Because it can take up to six weeks for symptoms of the virus—which has a high mortality rate—to appear, American passengers are under a 42-day quarantine at the nation's only federally funded quarantine unit. Health officials say the quarantine is voluntary, and passengers can opt out to self-monitor at home at any time.

Rosmarin plans to stay the full duration. "I knew before we even got here that we would have the opportunity to stay the whole time if we wanted to, and that's the decision I made from day one," he said. "I think it's a mix of being safe for my friends and family and knowing that in the worst case scenario, I have the best medical team and medical care that I could possibly get here."

Asked if he is worried about being infected, Rosmarin answered: "I'm honestly trying not to think about it." Instead, he focuses on staying positive, avoiding sulking, which he said would "only make my situation worse."

In cheerful Instagram videos, he has showcased his private bathroom, exercise bike, and the Starbucks coffees, hot meals, and Amazon packages delivered by nurses to his door. "I think we're being treated very, very well here," he said of his stay in the one-window room, which he keeps closed due to media gathered outside.

He talks with nurses when they appear outside his door and can call other quarantined passengers, though he has not yet done so. He declined to say whether he knows them or if they intend to stay the full six weeks, and would not disclose whether he had physical contact with those known to be infected.

"It's a small ship; we all at least knew each other's faces," he said, declining to say more out of respect for privacy.

Rosmarin said he is focused on staying positive and looks forward to hugging his family and loved ones in Boston and New York upon release. "Because that first hug that I get to give is going to be the best thing in the world," he said.

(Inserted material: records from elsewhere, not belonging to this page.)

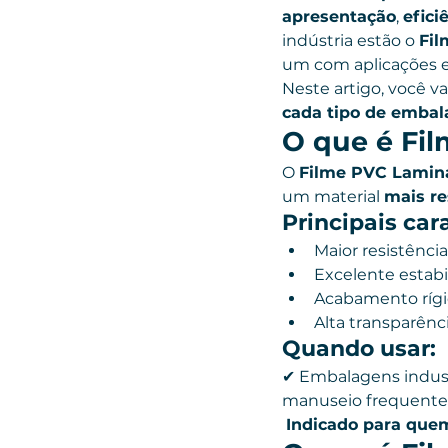
apresentação
, 
efici
indústria estão o 
Fi
um com aplicações e
Neste artigo, você v
cada tipo de emba
O que é Fi
O 
Filme PVC Lamin
um material 
mais re
Principais cara
Maior resistênci
Excelente estab
Acabamento rígid
Alta transparênc
Quando usar:
✔ Embalagens indust
manuseio frequente
Indicado para quem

He has travel plans already booked but not on a ship. At the time of the outbreak, he was working as an unpaid brand ambassador for the ship after quitting his TV advertising job in 2022 to travel for a year.

"I think that travel's going to be hard," he said, "and I'm going to have to push myself relatively quickly to face this trauma that I now have to face with travel because travel is something that I love so much, and this experience has really definitely traumatized me in that aspect."